None more than this week when a colleague received the dreaded call from the nursery to pic up offspring No2 who was showing all the signs of the dreaded lurgy – thankfully not Covid but a summer cold.
Arriving home, mum and daughter settled down beside each other on the couch as my colleague rushed to join a daily video conference.
The wee one took note of all the little ‘blocks’ of faces on the computer screen before questioning: “Where are all the girls?”
And she was correct.
Apart from her mum who was sitting beside her, all those taking part were men, and I’m sure our colleagues won’t mind me saying, middle-aged men.
What sort of introduction to the workplace is that for a little girl?
I’m in a profession which has always be to the fore for equality in the workplace but even here female managers are well-outnumber by male counterparts.
It appears that even in 2021 there are either fewer opportunities for women to progress or women themselves are not taking up the challenges when offered.
Certainly the gender barriers have been torn down in recent decades.

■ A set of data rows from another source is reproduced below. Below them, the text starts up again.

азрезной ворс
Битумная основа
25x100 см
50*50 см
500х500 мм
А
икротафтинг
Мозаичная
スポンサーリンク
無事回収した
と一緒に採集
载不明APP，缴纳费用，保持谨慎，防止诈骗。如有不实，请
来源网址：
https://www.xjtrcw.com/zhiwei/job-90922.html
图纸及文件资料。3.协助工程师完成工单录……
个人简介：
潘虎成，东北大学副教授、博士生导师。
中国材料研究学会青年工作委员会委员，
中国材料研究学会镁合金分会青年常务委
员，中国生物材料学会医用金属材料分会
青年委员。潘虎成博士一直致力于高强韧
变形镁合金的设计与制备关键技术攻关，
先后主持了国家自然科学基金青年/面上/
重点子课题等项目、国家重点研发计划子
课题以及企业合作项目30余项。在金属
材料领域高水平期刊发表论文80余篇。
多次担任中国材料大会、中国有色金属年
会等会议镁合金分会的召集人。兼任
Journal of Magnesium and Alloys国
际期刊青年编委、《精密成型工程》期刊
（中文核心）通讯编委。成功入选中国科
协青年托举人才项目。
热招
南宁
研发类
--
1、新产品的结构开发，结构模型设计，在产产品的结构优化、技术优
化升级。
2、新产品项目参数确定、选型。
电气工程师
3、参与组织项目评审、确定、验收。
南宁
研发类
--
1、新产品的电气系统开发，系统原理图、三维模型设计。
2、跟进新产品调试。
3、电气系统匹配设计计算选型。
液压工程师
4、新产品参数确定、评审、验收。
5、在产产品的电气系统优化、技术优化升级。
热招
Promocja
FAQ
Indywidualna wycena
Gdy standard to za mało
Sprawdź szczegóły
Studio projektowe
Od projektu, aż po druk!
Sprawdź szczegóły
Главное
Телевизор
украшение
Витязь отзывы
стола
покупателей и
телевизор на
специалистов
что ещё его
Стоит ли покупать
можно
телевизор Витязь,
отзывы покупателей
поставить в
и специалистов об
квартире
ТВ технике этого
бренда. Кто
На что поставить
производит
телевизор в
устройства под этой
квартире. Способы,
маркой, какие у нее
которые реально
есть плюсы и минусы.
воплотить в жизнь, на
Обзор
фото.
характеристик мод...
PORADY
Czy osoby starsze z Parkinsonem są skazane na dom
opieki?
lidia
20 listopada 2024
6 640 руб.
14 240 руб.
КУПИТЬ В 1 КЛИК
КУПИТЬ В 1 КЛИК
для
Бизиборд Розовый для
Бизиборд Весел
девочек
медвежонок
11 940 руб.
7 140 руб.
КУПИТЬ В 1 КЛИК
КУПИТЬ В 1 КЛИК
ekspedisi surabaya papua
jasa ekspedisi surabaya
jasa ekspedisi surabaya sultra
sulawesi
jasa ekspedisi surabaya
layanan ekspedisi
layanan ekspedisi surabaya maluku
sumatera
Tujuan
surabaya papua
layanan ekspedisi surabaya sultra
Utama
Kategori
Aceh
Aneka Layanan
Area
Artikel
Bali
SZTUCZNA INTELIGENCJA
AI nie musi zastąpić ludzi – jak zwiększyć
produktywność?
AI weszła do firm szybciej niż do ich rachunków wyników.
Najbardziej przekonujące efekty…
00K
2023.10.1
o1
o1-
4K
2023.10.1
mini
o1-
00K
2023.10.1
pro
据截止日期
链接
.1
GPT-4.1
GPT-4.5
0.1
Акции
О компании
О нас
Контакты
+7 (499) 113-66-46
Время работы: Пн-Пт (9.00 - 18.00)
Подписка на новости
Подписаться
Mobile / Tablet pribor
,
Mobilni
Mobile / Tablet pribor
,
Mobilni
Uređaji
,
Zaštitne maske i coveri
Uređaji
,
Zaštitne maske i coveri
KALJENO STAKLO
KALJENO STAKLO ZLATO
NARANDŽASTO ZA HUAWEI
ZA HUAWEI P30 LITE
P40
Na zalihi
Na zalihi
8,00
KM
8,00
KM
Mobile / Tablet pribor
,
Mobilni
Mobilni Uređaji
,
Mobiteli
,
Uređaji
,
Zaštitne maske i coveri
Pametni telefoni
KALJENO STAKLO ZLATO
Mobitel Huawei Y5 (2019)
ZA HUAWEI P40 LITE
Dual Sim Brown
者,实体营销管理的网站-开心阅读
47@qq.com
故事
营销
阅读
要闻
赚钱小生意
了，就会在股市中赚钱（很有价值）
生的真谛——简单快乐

My own family were incredulous when I told them that when I went to school – oh that makes me sound like Methuselah – girls were taught cookery and sewing and boys did woodwork and metalwork. At no stage was there any opportunity to cross the corridor into the domain of the opposite sex.
Thankfully by the time my two were at secondary schools education was much more enlightened allowing both to try their hands at a variety of subjects.
Despite this there still appears to be barriers, whether they be real or perceived, which could be stopping women and men achieve their full potential and ultimately, their dreams.
We need to do far more to ensure that our daughters and our sons, are given every opportunity and support to strive for their goals and reach for the stars.